For over 30 years, four piece act The Manhattan Transfer has been bringing its phenomenal tunes to discerning jazz devotees all over the world. The vocal group, which comprises Tim Hauser, Alan Paul, Janis Siegel and Cheryl Bentyne, is in town to bring you a riveting concert on Jul 3. We grab the chance to have a chat with Hauser before the group’s concert here.
Hauser, you have been singing since young, and recorded a couple of singles when you were only 15. Have you always wanted to be in a vocal group?
I wanted to be in a vocal group since I was 14. But I did try some other things. I was a marketing research executive for a large manufacturing corporation, and also worked for a large advertising agency. I was also a taxicab driver.
The Manhattan Transfer has been in the scene for more than 30 years. Was the career path of The Manhattan Transfer smooth sailing from the very start?
It was not smooth sailing from the start. Our style of music was not supposed to be popular. After all, it was not rock ’n’ roll, nor was it post modern. It is a jazz based entity, and jazz is not supposed to be popular in the US. Europe, though, was very accepting of our sound from the beginning. It took us about six years to really gain Americans’ acceptance.
How has the musical direction of the group changed over the years?
We have gone back and forth doing more jazz inspired albums, to more pop inspired albums. And then sometimes, we do combinations of both.
Is there any album that is particularly memorable?

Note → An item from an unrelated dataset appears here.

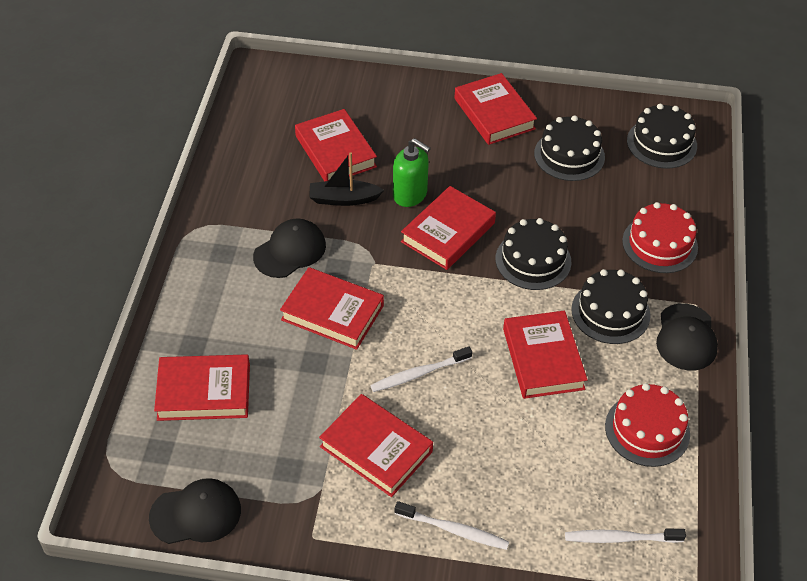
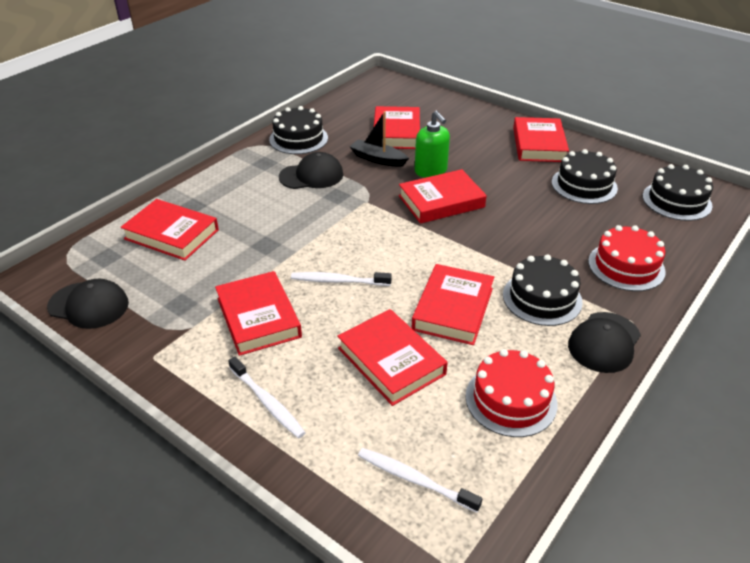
camera: 30 degrees right, 10 degrees down
(332, 312) = (308, 220): red book -> red book (391, 361)
(533, 260) = (498, 240): black cake -> black cake (298, 139)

Yes, our Vocalese album. It is our most critically-acclaimed CD. It is the third most Grammy nominated album of all time, having earned 12 nominations and won two Grammys.
Your latest offering Vibrate is marked by a mix of traditional and progressive jazz, and has elements of Latin, world and pop music. Any plans to attempt other musical genres in future works?
Not at this time. We don’t bring in these influences or varied genres for their own sakes. It really depends on what inspires each individual at a particular point in time.
We are amazed at the group’s versatile sound. How do you people maintain your voices?
We warm up for 30 minutes before each concert. It’s like working out at the gym.
Who are the group’s influences?
We like the Swing vocal groups of the ’30s like the Spirits of Rhythm, 4 Vagabonds and Ink Spots. The four part harmony groups of the Big Band Era, such as the Modernaires, Pied Pipers and Delta Rhythm Boys, and the R&B vocal groups of the ’50s like the Moonglows and the Flamingos are some of our influences too. And of course, there’s King Pleasure and Eddie Jefferson. These are just a few.
What can we look forward to in your upcoming concert?
We try and do a reasonable representation of our many albums and CDs. We like to combine our earlier songs with our more recent material. We also like to do a cross-section of our jazz, and pop material.
Do you have anything to say to your loyal fans that have supported you all these years?
We are very grateful for the support you have given us. We will still continue to work hard to entertain you, and to try and give you the best of what we can do.